文書本文:
* * * * * * *

また、光が投射される照射領域(目標領域)は、必ずしも水平方向に長い帯状でなくてもよく、必要とされる照射条件によっては、照射領域(目標領域)が鉛直方向に長い帯状であっていてもよい。
この他、本発明の実施の形態は、特許請求の範囲に示された技術的思想の範囲内において、適宜、種々の変更が可能である。
1 … 投光装置
2 … 光源装置
3 … 投射光学系
2a … 第1走査光学系
2b … 第2走査光学系
11a〜11c … レーザ光源(第1光源)
21a〜21c … レーザ光源(第2光源)
16 … ビーム形成レンズ(第1スポット形成部材、第1調整部材)
26 … ビーム形成レンズ(第2スポット形成部材、第2調整部材)
18 … 光偏向器(第1光偏向器)
28 … 光偏向器(第2光偏向器)
42、52 … 光ファイバー(第1調整部材、第2調整部材)
401 … コントローラ

Claims (6)

  1. 所定波長の光を他の波長の光に変換するとともに波長変換された光を拡散させる波長変換部材と、
    第1ライン状ビームスポットを前記波長変換部材に照射するとともに前記第1ライン状ビームスポットを幅狭方向に走査させる第1走査光学系と、
    第2ライン状ビームスポットを前記波長変換部材に照射するとともに前記第2ライン状ビームスポットを幅狭方向に走査させる第2走査光学系と、を備え、
    前記第1ライン状ビームスポットの走査方向と前記第2ライン状ビームスポットの走査方向とが互いに交差する、
    ことを特徴とする光源装置。
  2. 請求項1に記載の光源装置において、
    前記第1走査光学系は、
    前記所定波長の光を出射する第1光源と、
    前記第1光源から出射された前記光を前記波長変換部材上において走査させる第1光偏向器と、
    前記第1光源から出射された前記光から前記第1ライン状ビームスポットを形成する第1スポット形成部材と、を備え、
    前記第2走査光学系は、
    前記所定波長の光を出射する第2光源と、
    前記第2光源から出射された前記光を前記波長変換部材上において走査させる第2光偏向器と、
    前記第2光源から出射された前記光から前記第2ライン状ビームスポットを形成する第2スポット形成部材と、を備える、
    ことを特徴とする光源装置。

* * * * * * *

[ポイント追跡データ]
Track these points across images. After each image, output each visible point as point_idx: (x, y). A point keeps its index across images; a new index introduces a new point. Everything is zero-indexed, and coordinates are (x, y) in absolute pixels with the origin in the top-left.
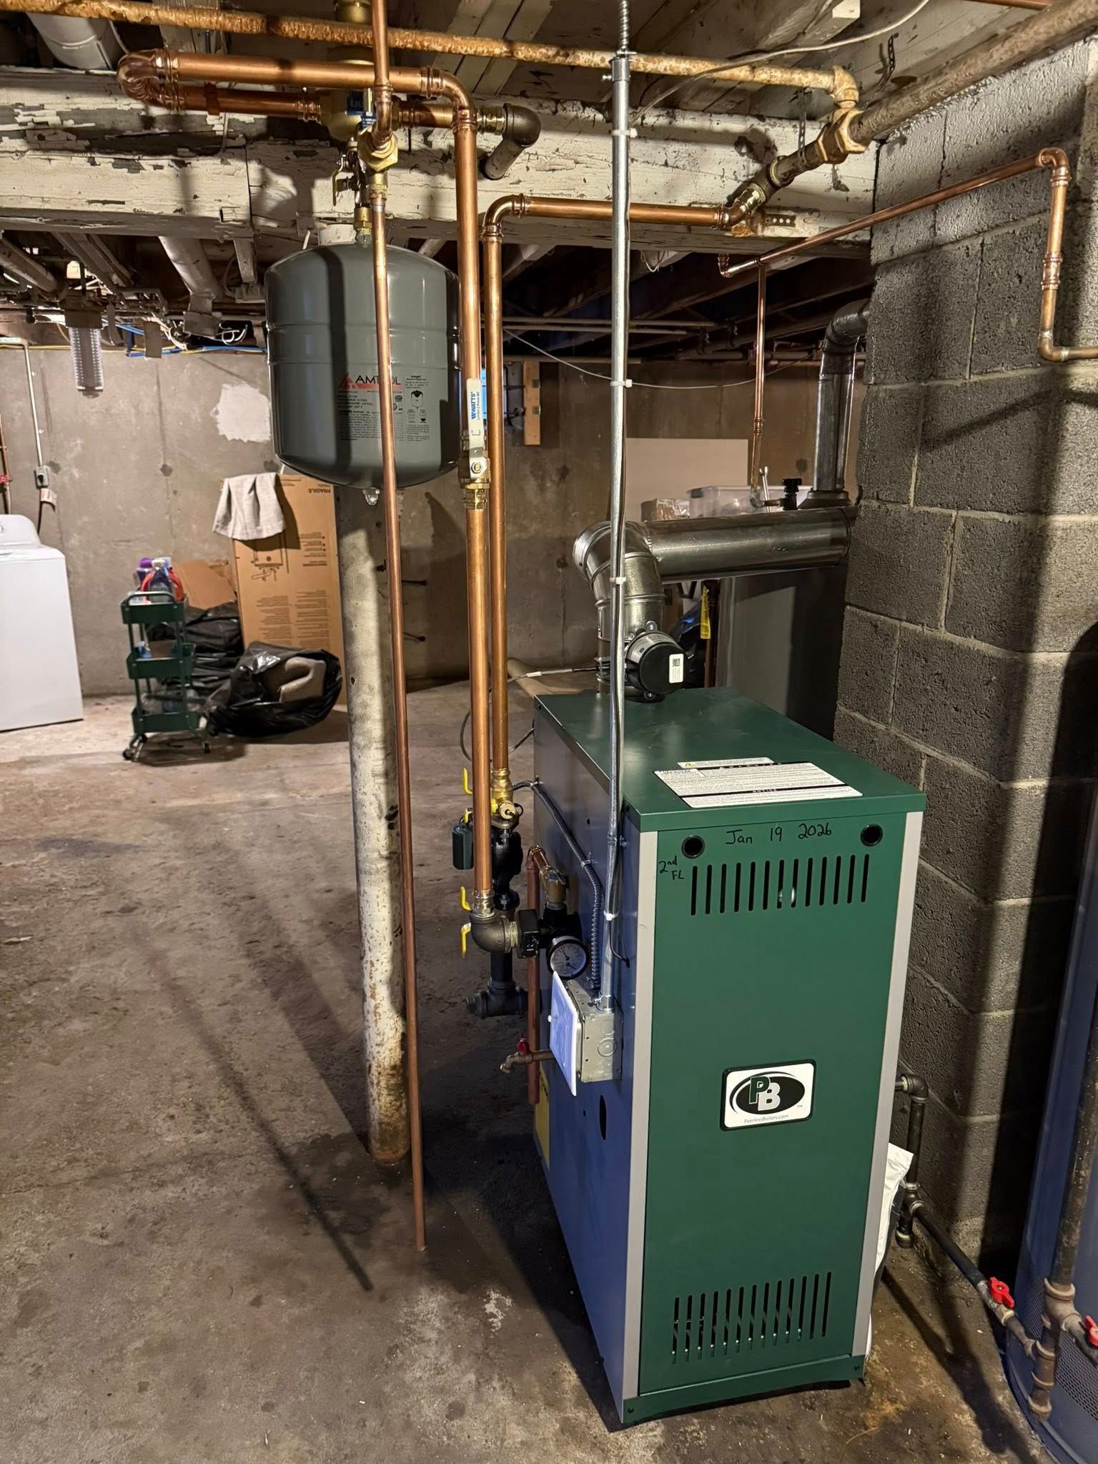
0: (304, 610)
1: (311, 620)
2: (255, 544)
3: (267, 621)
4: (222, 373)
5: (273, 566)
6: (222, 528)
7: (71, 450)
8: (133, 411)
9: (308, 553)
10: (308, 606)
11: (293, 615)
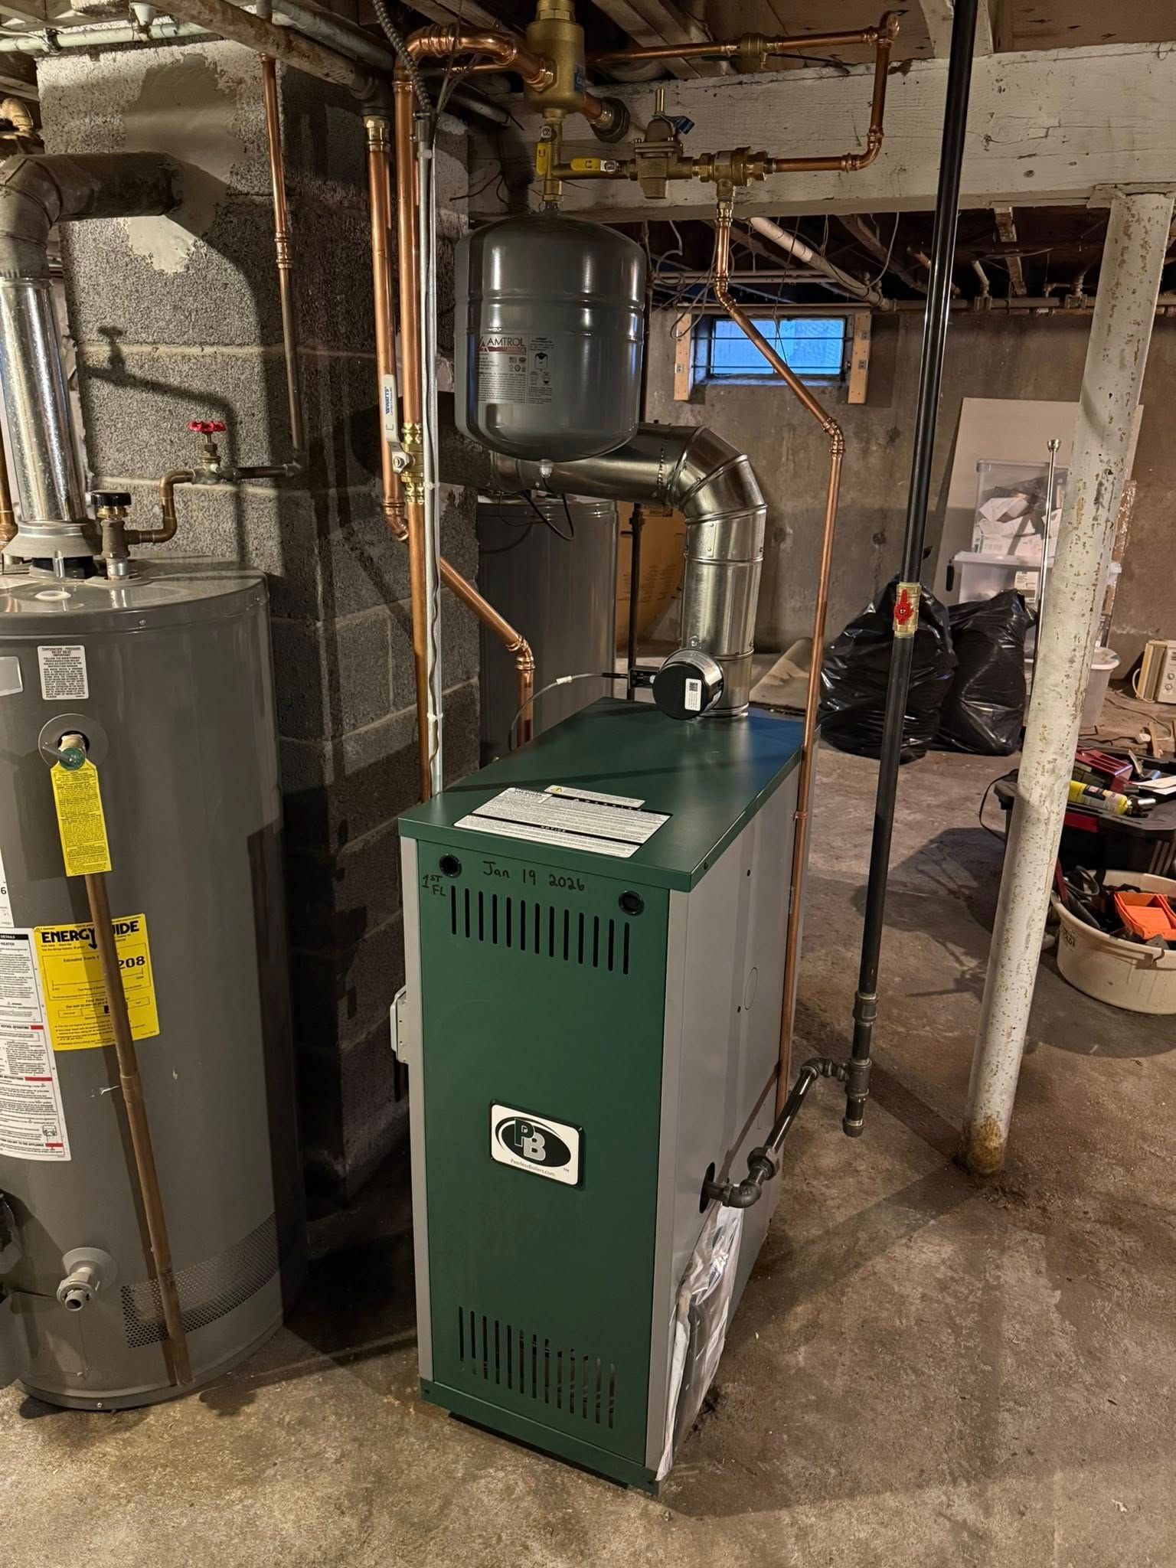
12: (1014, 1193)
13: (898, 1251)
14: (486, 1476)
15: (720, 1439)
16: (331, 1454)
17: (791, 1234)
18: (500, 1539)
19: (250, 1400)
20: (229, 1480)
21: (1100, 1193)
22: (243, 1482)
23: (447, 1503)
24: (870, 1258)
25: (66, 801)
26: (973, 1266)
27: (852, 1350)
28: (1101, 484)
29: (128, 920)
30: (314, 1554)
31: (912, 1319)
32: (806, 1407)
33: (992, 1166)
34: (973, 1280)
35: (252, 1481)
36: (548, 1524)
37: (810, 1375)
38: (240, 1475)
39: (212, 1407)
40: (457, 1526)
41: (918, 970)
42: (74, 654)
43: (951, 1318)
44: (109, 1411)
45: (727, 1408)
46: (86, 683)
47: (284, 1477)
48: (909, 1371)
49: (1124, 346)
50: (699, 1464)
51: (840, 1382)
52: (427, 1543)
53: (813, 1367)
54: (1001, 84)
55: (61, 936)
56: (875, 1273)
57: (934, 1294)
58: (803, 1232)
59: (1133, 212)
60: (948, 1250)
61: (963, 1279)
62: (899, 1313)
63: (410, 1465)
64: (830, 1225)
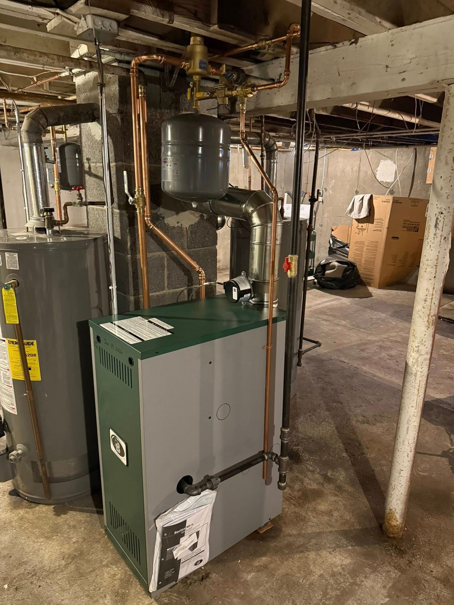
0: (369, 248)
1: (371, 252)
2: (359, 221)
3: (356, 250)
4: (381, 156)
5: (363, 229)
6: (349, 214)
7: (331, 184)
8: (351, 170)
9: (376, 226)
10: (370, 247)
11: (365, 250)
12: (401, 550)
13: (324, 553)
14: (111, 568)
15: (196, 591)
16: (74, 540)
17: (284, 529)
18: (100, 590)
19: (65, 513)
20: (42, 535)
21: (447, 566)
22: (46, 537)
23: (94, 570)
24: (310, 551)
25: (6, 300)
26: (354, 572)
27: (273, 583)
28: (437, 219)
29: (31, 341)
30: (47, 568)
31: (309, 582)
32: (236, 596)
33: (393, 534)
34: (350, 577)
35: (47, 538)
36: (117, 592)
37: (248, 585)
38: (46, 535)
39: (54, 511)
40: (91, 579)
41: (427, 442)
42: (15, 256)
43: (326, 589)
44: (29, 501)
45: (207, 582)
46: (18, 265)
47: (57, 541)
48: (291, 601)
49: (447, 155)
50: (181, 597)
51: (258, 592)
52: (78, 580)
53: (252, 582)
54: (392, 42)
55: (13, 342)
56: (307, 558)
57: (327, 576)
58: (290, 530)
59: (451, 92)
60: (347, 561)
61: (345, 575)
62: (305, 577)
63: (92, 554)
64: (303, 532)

* * * * * * *

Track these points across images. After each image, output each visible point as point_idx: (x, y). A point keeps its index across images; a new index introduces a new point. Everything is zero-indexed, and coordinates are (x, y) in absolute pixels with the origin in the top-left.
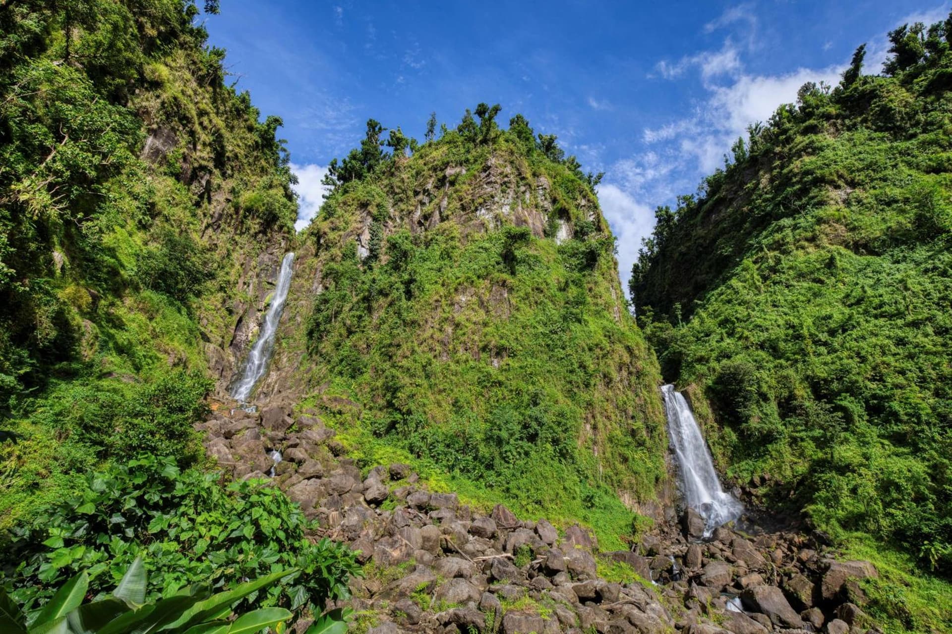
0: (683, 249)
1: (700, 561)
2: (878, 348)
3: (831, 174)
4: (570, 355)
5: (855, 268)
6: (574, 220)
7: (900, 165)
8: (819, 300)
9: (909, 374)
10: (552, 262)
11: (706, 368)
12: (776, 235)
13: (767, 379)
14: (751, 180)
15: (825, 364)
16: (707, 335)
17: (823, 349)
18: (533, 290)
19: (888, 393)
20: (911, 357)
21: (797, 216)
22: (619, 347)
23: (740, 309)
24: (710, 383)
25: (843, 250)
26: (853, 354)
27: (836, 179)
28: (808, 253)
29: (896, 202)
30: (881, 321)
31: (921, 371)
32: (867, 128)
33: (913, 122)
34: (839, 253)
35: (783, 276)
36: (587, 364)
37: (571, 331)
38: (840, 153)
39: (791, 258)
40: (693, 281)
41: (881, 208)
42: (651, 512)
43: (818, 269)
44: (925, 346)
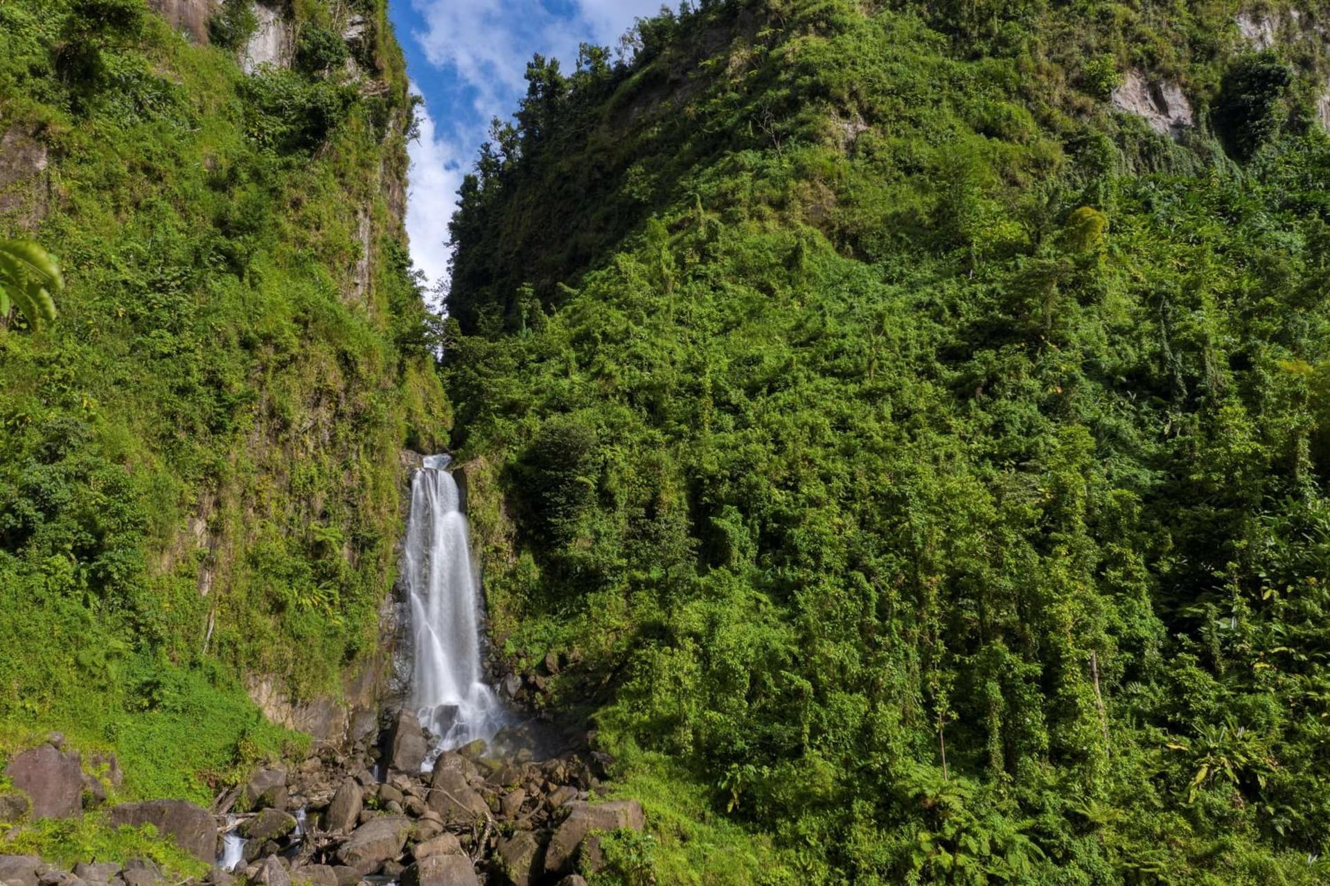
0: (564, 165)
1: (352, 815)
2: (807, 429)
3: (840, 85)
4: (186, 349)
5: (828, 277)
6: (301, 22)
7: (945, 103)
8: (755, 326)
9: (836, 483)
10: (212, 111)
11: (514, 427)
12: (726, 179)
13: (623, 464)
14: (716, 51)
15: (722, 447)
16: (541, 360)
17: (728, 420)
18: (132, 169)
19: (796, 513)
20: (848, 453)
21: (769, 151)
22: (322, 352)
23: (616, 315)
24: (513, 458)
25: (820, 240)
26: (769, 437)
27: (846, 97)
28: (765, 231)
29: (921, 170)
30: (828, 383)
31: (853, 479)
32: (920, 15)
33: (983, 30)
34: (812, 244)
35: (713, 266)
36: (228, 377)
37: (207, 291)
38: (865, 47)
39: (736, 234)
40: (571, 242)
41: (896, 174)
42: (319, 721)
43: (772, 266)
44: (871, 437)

* * * * * * *

課題の指示:
A) 光源装置に関する文書から、「また、光が投射される照射領域」を含む語句で始まり「28 … 光偏向器(第2光偏向器)」で終わる部分を、一字一句違えずに書き写してください。
B) 次の記述(i)〜(iii)が光源装置に関する文書と一致するかをそれぞれ「はい」か「いいえ」で答え、判断の決め手となる文書中の語句をそのまま引用してください。
(i) 光が投射される照射領域は、必ず水平方向に長い帯状でなければならない。
(ii) 第1ライン状ビームスポットの走査方向と第2ライン状ビームスポットの走査方向は互いに交差する。
(iii) 符号401はコントローラを表す。

演習の解答:
A)
また、光が投射される照射領域(目標領域)は、必ずしも水平方向に長い帯状でなくてもよく、必要とされる照射条件によっては、照射領域(目標領域)が鉛直方向に長い帯状であっていてもよい。
この他、本発明の実施の形態は、特許請求の範囲に示された技術的思想の範囲内において、適宜、種々の変更が可能である。
1 … 投光装置
2 … 光源装置
3 … 投射光学系
2a … 第1走査光学系
2b … 第2走査光学系
11a〜11c … レーザ光源(第1光源)
21a〜21c … レーザ光源(第2光源)
16 … ビーム形成レンズ(第1スポット形成部材、第1調整部材)
26 … ビーム形成レンズ(第2スポット形成部材、第2調整部材)
18 … 光偏向器(第1光偏向器)
28 … 光偏向器(第2光偏向器)

B)
(i) いいえ。「必ずしも水平方向に長い帯状でなくてもよく」
(ii) はい。「前記第1ライン状ビームスポットの走査方向と前記第2ライン状ビームスポットの走査方向とが互いに交差する」
(iii) はい。「401 … コントローラ」